I have noticed ‘3D and Realism’ appear more and more in design, this trend has been around a while and I don’t think it is going anywhere anytime soon. This trend is becoming increasingly popular as technology has developed – and continues to do so. It has become easier to create a design that is tangible but also can design what doesn’t exist – providing endless possibilities. I can see this trend continuously growing over 2020, one trend that could conflict, however, is ‘Simplification’. We have seen this trend increase in popularity recently – whether it is 2D or 3D – it seems fashionable to reduce visuals down to their basic elements as a means of representation. This may be nostalgia or to create a differing visual aesthetic. Either way, it seems to be proving popular.
Minimalists – most designers are or they aren’t. ‘Going Monochrome’ is certainly one for the minimalists. A resurgence of the ‘duotone’ craze of 2017 sees a more sophisticated approach to the use of a single colour. The likelihood is this process of the colourised images and brands boasting one colour design will cease over the next few years, but monochrome is never going to go out of fashion.
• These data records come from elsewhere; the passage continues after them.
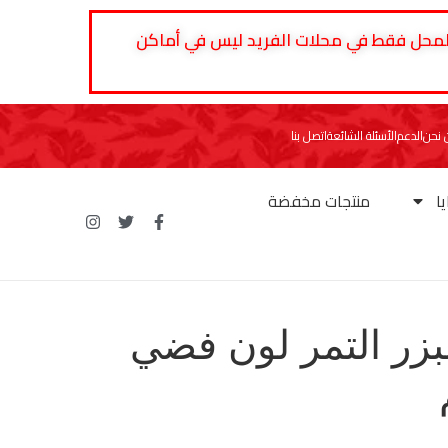
 المحل فقط في محلات الفريد ليس في أماكن
نحن
الدعم
الأسئلة الشائعة
اتصل بنا
ا
منتجات مخفضة
بزر التمر لون فضي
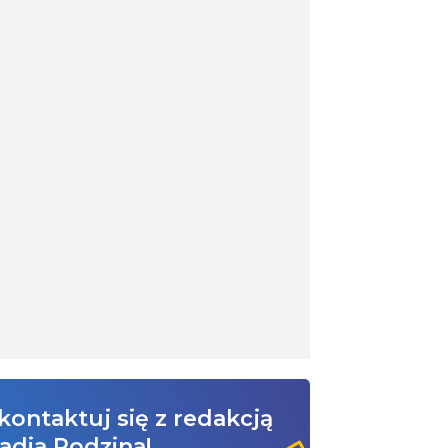
kontaktuj się z redakcją
adia Rodzina!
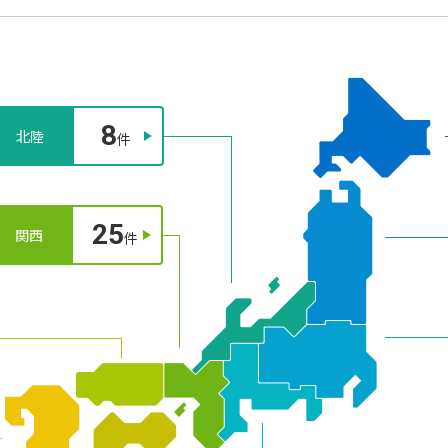
8
北陸
件
25
関西
件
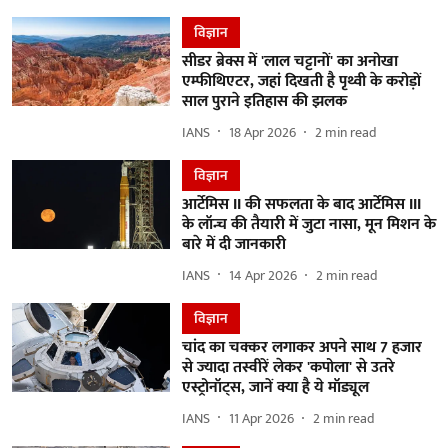
विज्ञान
सीडर ब्रेक्स में 'लाल चट्टानों' का अनोखा
एम्फीथिएटर, जहां दिखती है पृथ्वी के करोड़ों
साल पुराने इतिहास की झलक
IANS
18 Apr 2026
2
min read
विज्ञान
आर्टेमिस II की सफलता के बाद आर्टेमिस III
के लॉन्च की तैयारी में जुटा नासा, मून मिशन के
बारे में दी जानकारी
IANS
14 Apr 2026
2
min read
विज्ञान
चांद का चक्कर लगाकर अपने साथ 7 हजार
से ज्यादा तस्वीरें लेकर 'कपोला' से उतरे
एस्ट्रोनॉट्स, जानें क्या है ये मॉड्यूल
IANS
11 Apr 2026
2
min read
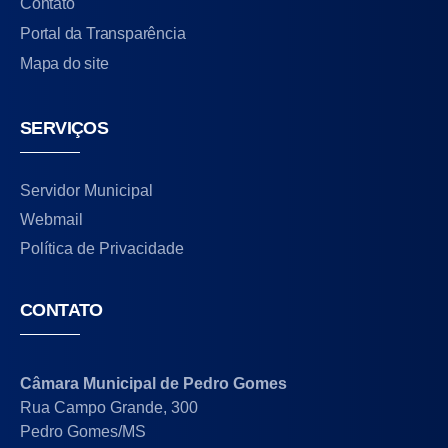
Contato
Portal da Transparência
Mapa do site
SERVIÇOS
Servidor Municipal
Webmail
Política de Privacidade
CONTATO
Câmara Municipal de Pedro Gomes
Rua Campo Grande, 300
Pedro Gomes/MS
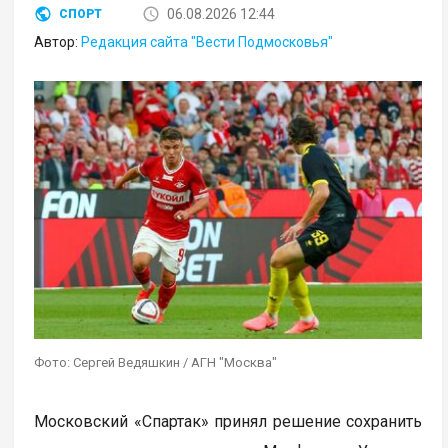
06.08.2026 12:44
СПОРТ
Автор:
Редакция сайта "Вести Подмосковья"
Фото: Сергей Ведяшкин / АГН "Москва"
Московский «Спартак» принял решение сохранить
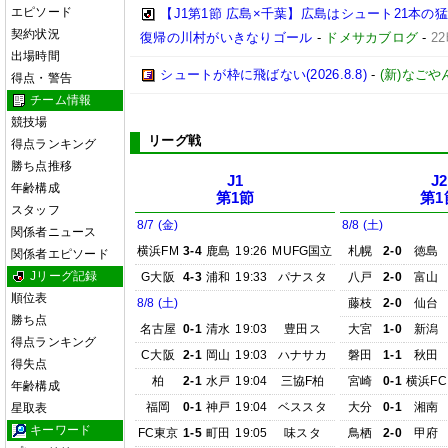
エピソード
【J1第1節 広島×千葉】広島はシュート21本
契約状況
復帰の川村がいきなりゴール
-
ドメサカブログ
-
2
出場時間
シュートが枠に飛ばない(2026.8.8)
-
(新)なごや
得点・警告
チーム情報
競技場
リーグ戦
得点ランキング
勝ち点推移
J1
J2
年齢構成
第1節
第1
スタッフ
8/7 (金)
8/8 (土)
関係者ニュース
横浜FM
3-4
鹿島
19:26
MUFG国立
札幌
2-0
徳島
関係者エピソード
Jリーグ記録
G大阪
4-3
浦和
19:33
パナスタ
八戸
2-0
富山
順位表
8/8 (土)
藤枝
2-0
仙台
勝ち点
名古屋
0-1
清水
19:03
豊田ス
大宮
1-0
新潟
得点ランキング
C大阪
2-1
岡山
19:03
ハナサカ
磐田
1-1
秋田
得失点
柏
2-1
水戸
19:04
三協F柏
宮崎
0-1
横浜FC
年齢構成
福岡
0-1
神戸
19:04
ベススタ
大分
0-1
湘南
星取表
キーワード
FC東京
1-5
町田
19:05
味スタ
鳥栖
2-0
甲府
Now, for those not so minimal there is the rising popularity of the very trendy ‘Zero Negative Space’ , I find this style – if done incorrectly – the ‘comic sans’ of design. But, it is worth a mention as design moves from an expanse of white space, to overfilled, almost chaotic approaches to layout, it is interesting to look at, at least – maybe that is why it has become so popular?
Whilst ‘Isometric Illustrations’ allow for a better demonstration of three dimensions, the technique feels overdone already and with the preference for three-dimensional realism – I believe this will be the favoured solution.
The three-dimensional design does appear to take priority, however, there are other popular approaches to get excited about. ‘Patterns and Textures’ being one. Whilst the once-popular flat and simple design has taken a back seat, patterns are appearing more and more. Much like patterns ‘Liquid Illustrations’ are allowing designs to come to life. Yes, ‘Geometry’ will always be key to design, but this abstract creation of movement and interest in design is something I hope to see stick around.
Last but not least, typography. Typography has a catalogue of trends within itself, so I will keep it brief. In 2020 we will likely see a lot more ‘Playful and Artistic’ fonts, hand-crafted type certainly creates a lot of character within the design. You can also look out for ‘Stretched Type’. Playing with fonts has become a lot more popular recently, a means to express meaning within a font and with variable fonts still popular it is certainly something you will see. Whilst the fonts are being manipulated so are the layouts themselves with ‘Repetition’, ‘Repetition’, ‘Repetition’ used to emphasise a font. And, finally, ‘Letter space’ – words spaced out and spread across the page, broken up and rearranged.
So, there it is the proposed design trends of 2020, with my thoughts and predictions of what might happen in the year ahead, whether these are the trends of 2020 we shall have to wait and see, that if you see them as the valuable asset they truly are.